‘X Factor’ Top 3 Recap: Anything Could Happen & Anything Goes

Lyndsey Parker
Reality Rocks (New)

Last week, when it was announced that the three "X Factor" contestants moving on to Season 2's finale were Tate Stevens, Carly Rose Sonenclar, and girl group Fifth Harmony, I predicted that Tate would win the competition. With Tate being the only male contestant, the only older contestant, and the only country singer left on the show--not to mention the finalist who'd topped the leaderboard most often this season (three times, compared to Carly's two and Fifth Harmony's none)--he seemed, at least statistically, like the obvious frontrunner. I still believed that Carly, this season's most consistent and most technically proficient contestant, had a good chance of taking home that $5 million prize instead, but I figured it was likely that she'd split the vote with the similar-in-age/genre/gender Fifth Harmony, and therefore come in second. And of course, I assumed Fifth Harmony had about as much chance of winning as Britney Spears had of getting through a critique without saying "I feel that..." or "amazing": ZERO.

But, dear readers, after watching this Wednesday's top three competitive episode, I've changed my prediction. I can't believe I am even typing this...but I actually think there will be a "shocking" upset on Thursday, and Fifth Harmony will win.

There are several reasons why I think Fifth Harmony could pull off a dark-horse victory this week. First of all, they got the pimp spot, singing last, just like last week--and even though Wednesday's performance order was supposedly randomly determined by the contestants drawing names from a hat, this helped. (Especially since their final song was "Let It Be," which always seems to go over well despite the fact that it has been performed way too much on all of these singing shows.)

Second, when all three contestants did duets with special star guests, Fifth Harmony were paired with the show's own Demi Lovato, making them likely to appeal to all of the diehard Demi fans who'd tuned in. (It was also the superstar pairing that simply worked best of the three; more on that later.) Third, their biggest competition, Carly, was quite possibly bussed by an ill-advised star pairing that did NOT go quite as well. (More that later, too.)

Fourth, Tate seemed to sort of give up this Wednesday, phoning in surprisingly lackluster and barely memorable performances at a crucial point in the competition. Fifth, America loves underdogs, and the judges called these girls "underdogs" more times this Wednesday than Britney used the adjective "amazing."

▶ GIVEN RECORDS
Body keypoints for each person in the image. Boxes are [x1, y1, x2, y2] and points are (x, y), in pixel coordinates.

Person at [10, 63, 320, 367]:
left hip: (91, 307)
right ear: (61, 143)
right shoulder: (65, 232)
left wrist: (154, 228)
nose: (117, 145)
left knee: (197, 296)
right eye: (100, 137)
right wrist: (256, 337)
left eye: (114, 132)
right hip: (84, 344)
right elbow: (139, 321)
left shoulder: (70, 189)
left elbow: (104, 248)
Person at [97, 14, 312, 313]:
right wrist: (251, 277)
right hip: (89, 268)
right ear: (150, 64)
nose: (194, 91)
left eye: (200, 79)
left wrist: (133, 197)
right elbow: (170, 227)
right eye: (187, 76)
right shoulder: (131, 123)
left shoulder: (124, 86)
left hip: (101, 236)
---
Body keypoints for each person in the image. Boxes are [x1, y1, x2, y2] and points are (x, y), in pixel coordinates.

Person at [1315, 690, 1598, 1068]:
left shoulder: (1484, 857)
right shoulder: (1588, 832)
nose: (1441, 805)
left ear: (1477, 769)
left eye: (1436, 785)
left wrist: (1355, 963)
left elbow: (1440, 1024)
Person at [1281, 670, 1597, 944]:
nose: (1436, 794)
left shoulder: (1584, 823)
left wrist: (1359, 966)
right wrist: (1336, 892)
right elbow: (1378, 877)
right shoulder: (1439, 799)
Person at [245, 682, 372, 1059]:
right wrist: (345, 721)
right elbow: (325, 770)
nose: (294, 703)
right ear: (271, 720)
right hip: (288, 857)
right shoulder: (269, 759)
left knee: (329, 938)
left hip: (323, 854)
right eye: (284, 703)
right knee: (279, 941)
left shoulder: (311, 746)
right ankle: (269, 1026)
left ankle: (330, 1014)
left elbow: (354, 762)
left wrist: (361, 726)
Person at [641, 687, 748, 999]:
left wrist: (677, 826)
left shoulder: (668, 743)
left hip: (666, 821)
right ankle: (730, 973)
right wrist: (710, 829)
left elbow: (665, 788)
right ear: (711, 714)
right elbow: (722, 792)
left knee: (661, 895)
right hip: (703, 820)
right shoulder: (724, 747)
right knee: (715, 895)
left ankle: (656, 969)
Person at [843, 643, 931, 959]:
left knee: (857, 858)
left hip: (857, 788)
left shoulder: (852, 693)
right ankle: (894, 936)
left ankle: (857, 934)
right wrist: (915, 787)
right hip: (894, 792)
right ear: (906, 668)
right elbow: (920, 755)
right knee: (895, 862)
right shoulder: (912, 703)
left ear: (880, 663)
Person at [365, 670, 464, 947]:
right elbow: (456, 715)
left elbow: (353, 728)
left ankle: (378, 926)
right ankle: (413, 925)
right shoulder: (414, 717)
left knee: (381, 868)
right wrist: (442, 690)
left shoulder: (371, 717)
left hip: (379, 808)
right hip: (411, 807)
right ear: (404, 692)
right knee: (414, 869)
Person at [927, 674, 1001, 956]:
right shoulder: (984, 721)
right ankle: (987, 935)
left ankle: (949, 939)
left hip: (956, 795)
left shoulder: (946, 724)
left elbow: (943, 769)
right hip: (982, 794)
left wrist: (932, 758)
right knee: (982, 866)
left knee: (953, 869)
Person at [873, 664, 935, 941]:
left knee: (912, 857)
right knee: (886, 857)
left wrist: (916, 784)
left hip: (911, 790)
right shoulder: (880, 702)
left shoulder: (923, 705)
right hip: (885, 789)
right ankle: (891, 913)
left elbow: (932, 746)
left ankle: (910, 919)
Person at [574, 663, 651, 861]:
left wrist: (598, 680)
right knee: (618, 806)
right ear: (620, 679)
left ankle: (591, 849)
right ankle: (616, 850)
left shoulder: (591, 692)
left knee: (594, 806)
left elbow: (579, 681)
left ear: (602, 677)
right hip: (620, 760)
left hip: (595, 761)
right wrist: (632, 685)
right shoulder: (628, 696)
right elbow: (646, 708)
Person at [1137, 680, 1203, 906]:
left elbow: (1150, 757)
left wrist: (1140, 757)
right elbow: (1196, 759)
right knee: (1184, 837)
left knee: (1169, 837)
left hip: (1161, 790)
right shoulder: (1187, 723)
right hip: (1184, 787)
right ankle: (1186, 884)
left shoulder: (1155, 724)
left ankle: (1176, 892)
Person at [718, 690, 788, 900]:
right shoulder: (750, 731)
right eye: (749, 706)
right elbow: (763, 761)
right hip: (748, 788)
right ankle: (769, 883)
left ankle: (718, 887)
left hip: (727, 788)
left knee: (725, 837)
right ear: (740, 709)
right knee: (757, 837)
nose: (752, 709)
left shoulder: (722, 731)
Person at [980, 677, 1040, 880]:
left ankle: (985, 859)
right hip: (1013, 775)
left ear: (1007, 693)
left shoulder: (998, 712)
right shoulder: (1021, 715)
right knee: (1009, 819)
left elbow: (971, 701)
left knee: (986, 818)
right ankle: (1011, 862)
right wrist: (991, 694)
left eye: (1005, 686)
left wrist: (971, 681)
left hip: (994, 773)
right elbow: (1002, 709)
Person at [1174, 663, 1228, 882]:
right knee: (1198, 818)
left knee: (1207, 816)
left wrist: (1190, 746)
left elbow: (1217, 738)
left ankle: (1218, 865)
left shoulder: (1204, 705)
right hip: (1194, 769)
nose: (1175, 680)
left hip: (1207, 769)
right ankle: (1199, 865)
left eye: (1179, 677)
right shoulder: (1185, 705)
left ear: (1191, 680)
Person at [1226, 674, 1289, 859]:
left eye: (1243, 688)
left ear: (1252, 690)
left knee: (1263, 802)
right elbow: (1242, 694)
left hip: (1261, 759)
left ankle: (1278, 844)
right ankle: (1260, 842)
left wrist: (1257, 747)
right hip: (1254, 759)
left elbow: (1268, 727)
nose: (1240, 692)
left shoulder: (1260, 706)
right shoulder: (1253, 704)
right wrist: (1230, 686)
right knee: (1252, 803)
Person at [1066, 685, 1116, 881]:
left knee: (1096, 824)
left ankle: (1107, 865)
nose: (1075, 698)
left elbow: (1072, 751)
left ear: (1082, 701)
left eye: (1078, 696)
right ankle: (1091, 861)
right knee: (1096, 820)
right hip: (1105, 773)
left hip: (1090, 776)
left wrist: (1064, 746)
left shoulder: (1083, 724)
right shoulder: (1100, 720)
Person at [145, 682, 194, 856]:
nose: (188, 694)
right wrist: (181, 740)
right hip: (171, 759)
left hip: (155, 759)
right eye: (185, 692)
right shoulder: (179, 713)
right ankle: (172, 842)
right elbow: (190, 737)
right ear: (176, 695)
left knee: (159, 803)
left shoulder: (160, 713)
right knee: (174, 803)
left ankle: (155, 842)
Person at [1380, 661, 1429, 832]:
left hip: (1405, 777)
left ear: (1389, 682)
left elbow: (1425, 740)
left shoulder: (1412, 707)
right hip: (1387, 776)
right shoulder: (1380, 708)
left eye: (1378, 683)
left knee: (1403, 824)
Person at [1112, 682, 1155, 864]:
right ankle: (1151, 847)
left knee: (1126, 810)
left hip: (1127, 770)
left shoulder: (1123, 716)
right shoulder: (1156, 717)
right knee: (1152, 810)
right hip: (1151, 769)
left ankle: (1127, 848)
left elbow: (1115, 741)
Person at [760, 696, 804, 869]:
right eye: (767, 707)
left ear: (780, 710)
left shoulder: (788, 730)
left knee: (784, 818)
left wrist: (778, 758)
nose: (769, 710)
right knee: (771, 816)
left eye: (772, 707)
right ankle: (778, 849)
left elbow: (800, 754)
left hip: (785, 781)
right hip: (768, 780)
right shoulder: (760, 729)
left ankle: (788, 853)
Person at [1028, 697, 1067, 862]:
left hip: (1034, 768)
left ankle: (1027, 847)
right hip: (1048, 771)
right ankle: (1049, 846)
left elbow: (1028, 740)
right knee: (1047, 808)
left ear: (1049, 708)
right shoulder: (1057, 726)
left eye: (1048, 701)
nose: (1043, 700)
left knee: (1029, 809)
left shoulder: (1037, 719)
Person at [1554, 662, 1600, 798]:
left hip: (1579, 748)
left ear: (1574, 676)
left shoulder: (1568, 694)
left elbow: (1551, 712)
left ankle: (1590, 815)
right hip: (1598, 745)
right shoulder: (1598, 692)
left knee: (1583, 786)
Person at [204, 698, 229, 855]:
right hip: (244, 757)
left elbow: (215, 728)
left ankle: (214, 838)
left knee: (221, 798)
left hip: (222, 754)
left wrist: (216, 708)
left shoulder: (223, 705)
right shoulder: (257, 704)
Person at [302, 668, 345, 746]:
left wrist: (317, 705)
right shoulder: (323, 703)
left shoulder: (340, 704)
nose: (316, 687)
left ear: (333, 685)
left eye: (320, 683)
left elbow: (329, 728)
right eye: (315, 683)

▶ WHAT THE TASK ASKS
In the X Factor recap, rewrite the part that opens with "But, dear readers, after" and closes with "these singing shows.)", changing "Thursday" to "Friday".

▶ SOLVED PROBLEM
But, dear readers, after watching this Wednesday's top three competitive episode, I've changed my prediction. I can't believe I am even typing this...but I actually think there will be a "shocking" upset on Friday, and Fifth Harmony will win.

There are several reasons why I think Fifth Harmony could pull off a dark-horse victory this week. First of all, they got the pimp spot, singing last, just like last week--and even though Wednesday's performance order was supposedly randomly determined by the contestants drawing names from a hat, this helped. (Especially since their final song was "Let It Be," which always seems to go over well despite the fact that it has been performed way too much on all of these singing shows.)